Enfin, il y a ceux qui perdent avec régularité pour quelques gains de temps à autre. Ils sont 30 à 40% qui fournissent aux 10% qui gagnent la plupart de leurs revenus de trading.

Cela posé, revenons aux motivations qui poussent des personnes à se lancer dans l’aventure difficile des marchés financiers.

Les motivations du trader

Outre les motivations matérielles : gagner de l’argent et atteindre l’indépendance financière pour ne plus être subordonné à un patron ou à une hiérarchie quelconque, changer d’activité professionnelle, pouvoir travailler de chez soi et de n’importe où dans le monde, se constituer un patrimoine en gérant son capital et le faisant fructifier régulièrement, etc. Il y a aussi la part inconsciente et cachée qui, peu à peu, se révèle dans les opérations initiées et l’attitude du trader face aux résultats.

Le rôle de l’ego est prépondérant  » Ego et affirmation de soi « , s’agit-il de relever un défi, de se prouver qu’on peut dominer le marché ? Cela peut être un levier positif parfois, mais aussi amener à un excès de confiance et à une vision subjective de l’interprétation qu’on fait de ce que l’on voit. On développe alors un sentiment d’omniscience et d’omnipotence qui, à terme, affute la lame du couperet qui finira par trancher de nombreuses têtes.

Le pire scénario, et je l’ai observé souvent, est celui de l’autodestruction inconsciente. Il se rapporte à un besoin d’attirer l’attention en s’apitoyant sur son mauvais sort. Le marché devient alors une personnalité à part entière qui s’oppose continuellement à nos prises de décisions.
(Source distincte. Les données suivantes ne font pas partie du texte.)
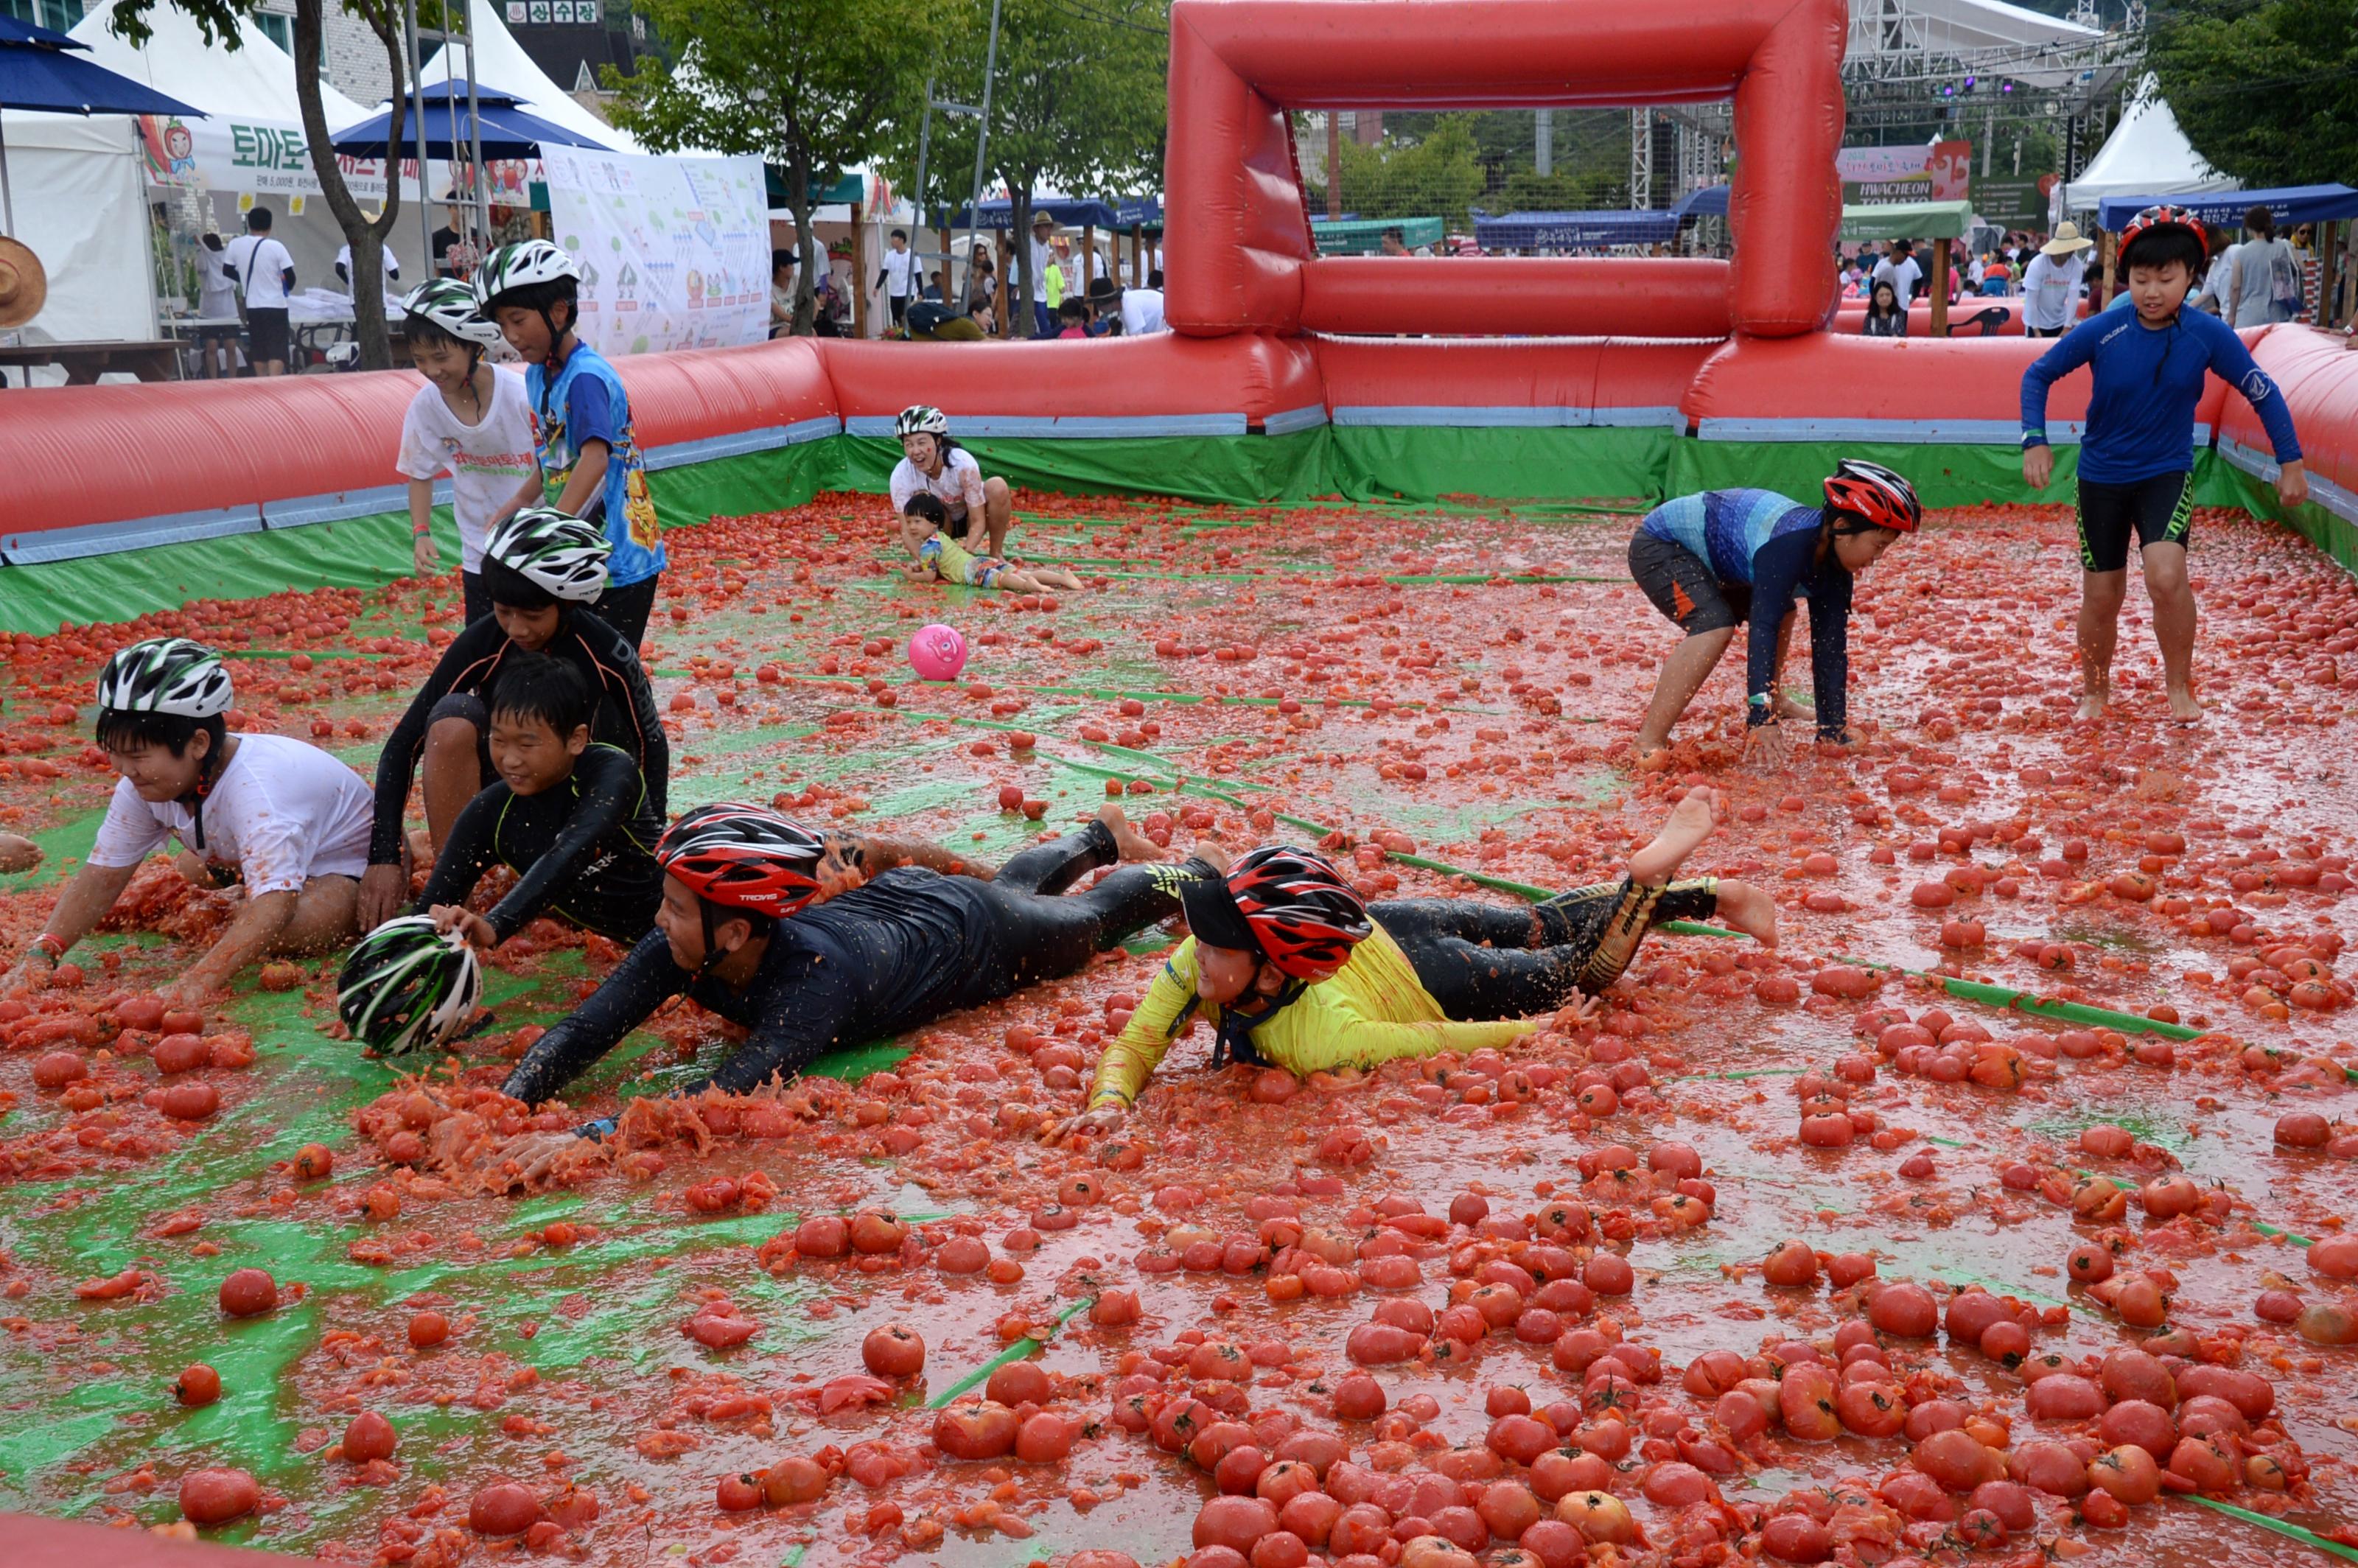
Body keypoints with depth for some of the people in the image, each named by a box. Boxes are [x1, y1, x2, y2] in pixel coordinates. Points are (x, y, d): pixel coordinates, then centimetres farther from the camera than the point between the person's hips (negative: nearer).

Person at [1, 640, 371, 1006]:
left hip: (347, 865, -8)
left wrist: (196, 984, -64)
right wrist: (42, 954, -30)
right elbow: (103, 874, -14)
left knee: (281, 936, -33)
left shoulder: (254, 788, -43)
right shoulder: (141, 785, -17)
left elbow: (274, 904, -53)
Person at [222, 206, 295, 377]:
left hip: (252, 307, 4)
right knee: (277, 351, -8)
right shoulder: (276, 247, -11)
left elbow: (227, 270, 11)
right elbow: (290, 276, -9)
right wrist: (287, 288, 13)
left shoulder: (236, 244, -2)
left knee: (258, 351, 16)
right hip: (276, 306, -4)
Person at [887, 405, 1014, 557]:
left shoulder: (963, 463, -32)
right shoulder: (900, 476, -28)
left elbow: (978, 522, -27)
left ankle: (996, 554, -14)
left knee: (997, 486, -31)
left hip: (970, 517, -1)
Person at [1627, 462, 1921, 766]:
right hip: (1659, 547, -10)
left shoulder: (1833, 566, -7)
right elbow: (1763, 628, -39)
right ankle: (1649, 742, -33)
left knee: (1782, 612, 22)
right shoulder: (1789, 543, -34)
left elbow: (1830, 648, -5)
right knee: (1715, 626, -32)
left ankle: (1772, 700, 39)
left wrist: (1834, 729, -8)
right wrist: (1761, 718, -43)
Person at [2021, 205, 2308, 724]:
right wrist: (2035, 441, -16)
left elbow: (2262, 393, -3)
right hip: (2102, 477, 1)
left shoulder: (2209, 335, -14)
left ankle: (2179, 686, -4)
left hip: (2167, 474, -1)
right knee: (2101, 597, 8)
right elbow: (2038, 375, -5)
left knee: (2166, 575, -25)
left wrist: (2290, 462, -2)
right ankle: (2095, 692, 33)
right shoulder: (2100, 332, -16)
Devenir un héros ou une victime sont deux travers principaux qui parasitent les possibilités du trader et il ne s’en rend pas toujours compte au bon moment !

C’est pourquoi il est indispensable pour tout aspirant au trading d’avoir connaissance de ces éléments et des motivations profondes qui l’animent avant de se jeter dans l’arène.

Le Trading n’est pas pour tout le monde

J’ai remarqué que de nombreuses « écoles de trading » ou formateurs ne mettent pas assez l’accent sur l’énorme incidence psychologique et émotionnelle qu’implique cette activité. Savoir pourquoi on trade et pouvoir se remettre en question est d’une importance capitale.

Il est même possible de devoir accepter à plus ou moins brève échéance que nous ne sommes pas fait pour cela. Il est ici question de notre confort de vie et de celui de nos proches.

En résumé, pour pouvoir espérer toucher à cette liberté totale que peut procurer le trading, il est fondamental de cerner parfaitement en premier lieu ce qui nous a conduits à vouloir, puis comprendre comment pouvoir.

Ce processus doit toujours être actif en tâche de fond. Il sert de garde-fou et permet aux traders débutants comme aux plus aguerris de faire face aux difficultés qui sont inhérentes à l’environnement dans lequel ils tentent d’évoluer vers une sorte d’accomplissement de soi.

Jesse Livermore disait :

Celui qui a raison a toujours deux alliés à ses côtés : les conditions de base et tous ceux qui ont tort.